Ahmad Waleed K M, Bedau Tillmann, Wang Yuan, Michels Sebastian, Rasokat Anna, Wolf Jürgen, Heldwein Matthias, Schallenberg Simon, Quaas Alexander, Büttner Reinhard, Tolkach Yuri
Institute of Pathology, University Hospital Cologne, Cologne, Germany; Medical Faculty, University of Cologne, Cologne, Germany.
Institute of Pathology, University Hospital Cologne, Cologne, Germany.
Lung Cancer. 2025 Jul;205:108613. doi: 10.1016/j.lungcan.2025.108613. Epub 2025 Jun 1.
Lung cancer is the leading cause of cancer-related mortality worldwide, highlighting the importance of refining diagnostic modalities. This study's main focus is the development of a digital pathology, prognostic algorithm for fully automatized quantification of stroma-tumor ratio (STR) in patients with resectable non-small cell lung cancer (NSCLC).
The developed STR algorithm is built upon a powerful multi-class tissue segmentation algorithm that generates precise maps of the full tumor region. One retrospective exploration cohort of NSCLC patients (n = 902) and three validation cohorts (n = 784) of patients with lung adenocarcinoma (LUAD) and squamous cell carcinoma (LUSC) were included to identify and validate optimal prognostic cut-offs and different risk stratification methods with regard to different clinical endpoints: overall survival (OS), cancer-specific survival (CSS) and progression-free survival (PFS).
For LUAD, we show that the minimal STR value for the whole case is decisive for prognostic evaluation. Different approaches (single STR cut-off, multiple STR cut-offs, using STR as a continuous parameter) allow for robust stratification of patients into prognostic risk groups, independent of the classical clinicopathological variables and conventional histological grading. For LUSC, STR may assist in identifying a small subset of patients with unfavorable prognosis (based on the maximum STR for the whole case), however, its prognostic impact varies between cohorts.
STR quantification in LUAD NSCLC subtype shows a promising role as a prognostic biomarker. It can be easily implemented in routine diagnostics and could be considered as a component of advanced prognostic systems in LUAD. Our results in LUSC cohorts suggest that STR quantification in its current implementation is of limited value in this subtype.
肺癌是全球癌症相关死亡的主要原因,凸显了完善诊断方式的重要性。
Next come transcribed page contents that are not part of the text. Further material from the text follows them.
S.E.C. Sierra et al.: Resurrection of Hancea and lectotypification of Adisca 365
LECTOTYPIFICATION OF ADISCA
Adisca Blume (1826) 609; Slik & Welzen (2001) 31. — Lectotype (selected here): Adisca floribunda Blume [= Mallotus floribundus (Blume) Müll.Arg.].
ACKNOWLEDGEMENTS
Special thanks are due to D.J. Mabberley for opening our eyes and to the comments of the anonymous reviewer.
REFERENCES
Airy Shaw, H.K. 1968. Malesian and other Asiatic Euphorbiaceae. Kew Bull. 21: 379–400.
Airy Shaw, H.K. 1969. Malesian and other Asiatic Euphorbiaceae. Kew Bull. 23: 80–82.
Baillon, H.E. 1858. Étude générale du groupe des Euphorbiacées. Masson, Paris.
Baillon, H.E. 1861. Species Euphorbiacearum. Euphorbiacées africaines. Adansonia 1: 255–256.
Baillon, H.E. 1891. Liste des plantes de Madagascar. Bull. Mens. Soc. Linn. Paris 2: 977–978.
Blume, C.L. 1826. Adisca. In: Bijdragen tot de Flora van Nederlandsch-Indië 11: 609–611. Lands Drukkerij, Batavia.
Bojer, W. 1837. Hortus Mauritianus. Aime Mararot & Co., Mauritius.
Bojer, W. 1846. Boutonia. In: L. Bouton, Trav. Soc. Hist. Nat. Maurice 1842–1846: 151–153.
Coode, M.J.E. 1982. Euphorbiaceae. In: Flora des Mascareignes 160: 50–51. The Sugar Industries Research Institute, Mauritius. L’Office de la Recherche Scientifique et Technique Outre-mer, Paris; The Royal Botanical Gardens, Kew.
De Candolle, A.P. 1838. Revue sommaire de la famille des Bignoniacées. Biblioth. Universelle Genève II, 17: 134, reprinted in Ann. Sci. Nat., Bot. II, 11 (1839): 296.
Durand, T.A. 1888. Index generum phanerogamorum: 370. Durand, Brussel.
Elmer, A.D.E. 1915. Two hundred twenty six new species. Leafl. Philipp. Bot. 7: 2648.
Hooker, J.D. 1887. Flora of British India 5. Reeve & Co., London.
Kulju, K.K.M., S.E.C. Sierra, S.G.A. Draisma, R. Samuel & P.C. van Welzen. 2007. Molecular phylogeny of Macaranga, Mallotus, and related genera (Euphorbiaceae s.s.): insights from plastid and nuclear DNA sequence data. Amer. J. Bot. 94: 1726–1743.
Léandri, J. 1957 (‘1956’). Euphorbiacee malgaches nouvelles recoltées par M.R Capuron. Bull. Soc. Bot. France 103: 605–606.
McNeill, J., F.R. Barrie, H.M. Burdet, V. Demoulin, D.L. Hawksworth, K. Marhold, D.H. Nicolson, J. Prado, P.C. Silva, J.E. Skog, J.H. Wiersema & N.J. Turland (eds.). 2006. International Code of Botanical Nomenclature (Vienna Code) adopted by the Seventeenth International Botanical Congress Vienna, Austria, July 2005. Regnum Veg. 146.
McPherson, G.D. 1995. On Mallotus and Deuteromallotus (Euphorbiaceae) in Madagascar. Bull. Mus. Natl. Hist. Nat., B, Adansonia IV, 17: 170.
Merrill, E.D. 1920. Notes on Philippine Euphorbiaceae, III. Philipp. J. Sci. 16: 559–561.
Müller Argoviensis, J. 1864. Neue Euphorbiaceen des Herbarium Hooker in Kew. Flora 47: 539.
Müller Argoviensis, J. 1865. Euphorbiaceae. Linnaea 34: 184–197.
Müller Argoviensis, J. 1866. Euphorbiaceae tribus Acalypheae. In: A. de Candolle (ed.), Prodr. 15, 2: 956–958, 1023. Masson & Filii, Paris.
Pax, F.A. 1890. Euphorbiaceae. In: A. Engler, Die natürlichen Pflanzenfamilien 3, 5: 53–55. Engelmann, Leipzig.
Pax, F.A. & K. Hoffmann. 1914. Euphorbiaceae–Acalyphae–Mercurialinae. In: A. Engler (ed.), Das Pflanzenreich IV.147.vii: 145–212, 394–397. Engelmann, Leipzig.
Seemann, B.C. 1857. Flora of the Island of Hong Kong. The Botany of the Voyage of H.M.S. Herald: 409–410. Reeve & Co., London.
本研究的主要重点是开发一种数字病理学预后算法,用于对可切除的非小细胞肺癌(NSCLC)患者的基质-肿瘤比率(STR)进行全自动定量分析。
所开发的STR算法基于一种强大的多类组织分割算法构建,该算法可生成完整肿瘤区域的精确图谱。纳入了一个NSCLC患者回顾性探索队列(n = 902)以及三个肺腺癌(LUAD)和肺鳞状细胞癌(LUSC)患者验证队列(n = 784),以识别和验证关于不同临床终点(总生存期(OS)、癌症特异性生存期(CSS)和无进展生存期(PFS))的最佳预后临界值和不同风险分层方法。
对于LUAD,我们表明整个病例的最小STR值对预后评估起决定性作用。不同方法(单一STR临界值、多个STR临界值、将STR用作连续参数)可将患者稳健地分层为预后风险组,独立于经典临床病理变量和传统组织学分级。对于LUSC,STR可能有助于识别一小部分预后不良的患者(基于整个病例的最大STR),然而,其预后影响在不同队列之间有所不同。
LUAD NSCLC亚型中的STR定量作为一种预后生物标志物显示出有前景的作用。它可轻松应用于常规诊断,并可被视为LUAD中先进预后系统的一个组成部分。我们在LUSC队列中的结果表明,目前实施的STR定量在该亚型中的价值有限。